* **Directions**
Below are some entries. Return exactly the lines from the one with "left knee: (330, 279)" through the final line, leaving out any pictures.

Bounding boxes with keypoints
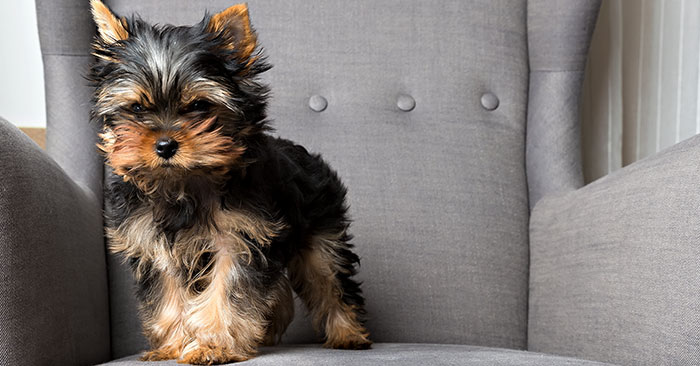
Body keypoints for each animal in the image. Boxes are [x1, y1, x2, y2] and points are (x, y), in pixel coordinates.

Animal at [89, 1, 372, 364]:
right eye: (137, 108)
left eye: (199, 105)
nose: (165, 145)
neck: (184, 183)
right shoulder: (154, 244)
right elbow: (168, 295)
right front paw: (174, 345)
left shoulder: (240, 237)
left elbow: (226, 290)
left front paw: (212, 345)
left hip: (322, 233)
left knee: (330, 279)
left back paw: (348, 334)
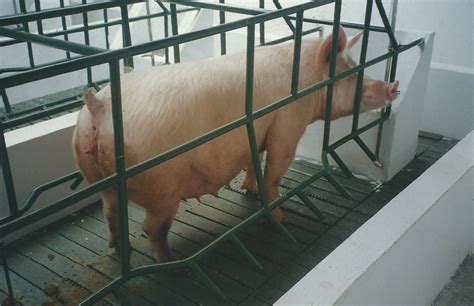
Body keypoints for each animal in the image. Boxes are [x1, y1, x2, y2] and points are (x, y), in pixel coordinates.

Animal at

* **The completed task**
left knee: (330, 279)
left back paw: (348, 334)
Body keypoints for each animal in the image. Boxes are [x1, y1, x2, y2] and points are (x, y), in pixel coordinates.

Animal at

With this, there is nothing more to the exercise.